Welcome back everyone. So in this problem, we're given a wave function. It's given as y of x and t is equal to 6.5 times the cosine. Then we got some numbers in this equation. We've got 2π/28 x and then 2π/0.36 t. In this problem, we want to calculate the wavelength and frequency of the wave, and then eventually we want to figure out what direction the wave travels in. So let's go ahead and get started here.

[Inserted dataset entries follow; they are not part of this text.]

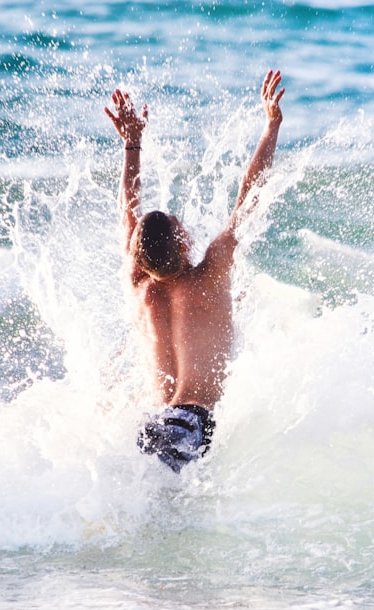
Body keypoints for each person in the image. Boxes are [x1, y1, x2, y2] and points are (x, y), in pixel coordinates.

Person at [104, 70, 285, 471]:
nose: (183, 222)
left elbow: (126, 212)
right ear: (184, 243)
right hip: (193, 423)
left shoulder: (138, 283)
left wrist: (132, 145)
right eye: (178, 222)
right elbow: (249, 194)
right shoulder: (211, 272)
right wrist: (271, 127)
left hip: (150, 422)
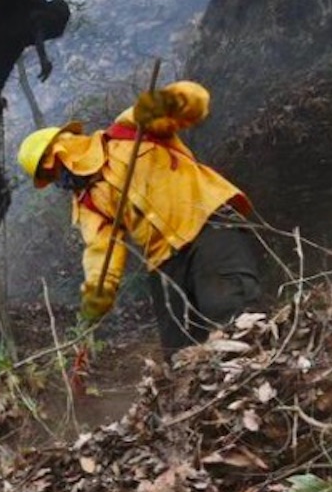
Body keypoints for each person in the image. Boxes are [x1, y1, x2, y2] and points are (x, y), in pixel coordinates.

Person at [18, 80, 263, 351]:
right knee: (179, 349)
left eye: (52, 171)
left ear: (65, 151)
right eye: (49, 178)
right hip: (163, 258)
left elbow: (194, 99)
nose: (57, 181)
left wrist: (167, 103)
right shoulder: (88, 203)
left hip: (208, 223)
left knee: (230, 311)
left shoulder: (129, 130)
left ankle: (259, 380)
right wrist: (97, 296)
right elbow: (102, 253)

Part A, we want to calculate the wavelength. We know that the general form of an equation or a wave function is going to be a sine of kx plus or minus omega t or cosine. In this case, we have an amplitude, we have a cosine, and the value that goes in front of the x is k. Our omega over here is the 2π/0.36. We want to calculate what the wavelength is. That's not k or omega, but we can get the wavelength by looking at those values. Remember that k is related to the wavelength, and omega is related to the frequency or the period.

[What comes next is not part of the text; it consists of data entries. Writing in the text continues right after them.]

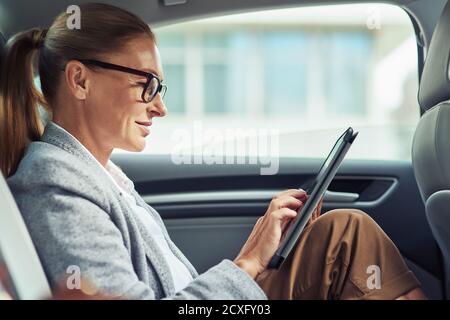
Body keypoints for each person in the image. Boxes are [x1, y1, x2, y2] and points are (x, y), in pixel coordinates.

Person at [0, 3, 425, 300]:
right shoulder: (55, 182)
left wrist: (253, 258)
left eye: (160, 88)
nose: (160, 106)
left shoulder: (102, 176)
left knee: (341, 231)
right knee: (347, 236)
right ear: (79, 81)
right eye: (145, 83)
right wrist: (246, 265)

So to find the wavelength, we really just focus on that wave number given to us in our wave function. We know that k=2π/λ and in our problem here, in our wave function, it's given as 2π/28. So lambda is equal to 28 meters. It's straightforward to extract the wavelength when it's written in this form.
Now, for Part B, we want to calculate the frequency. Instead of looking for the wavelength by looking at k, if we want the linear frequency f, we're going to have to look at omega. Omega is represented as 2π×f or 2π/T. In our equation, this 2πf was equal to just 2π/0.36. So f=1/0.36, and this ends up being 2.78 Hz.
For the last part of the problem, we determine the direction the wave travels in. We just have to look at the sign between x and t. If the form is kx plus omega t, it means that you are traveling to the left. So, the plus sign indicates that the direction this wave travels in is left.
That's really all there is to it, folks. Let me know if you have any questions. Thanks for watching, and I'll see you in the next video.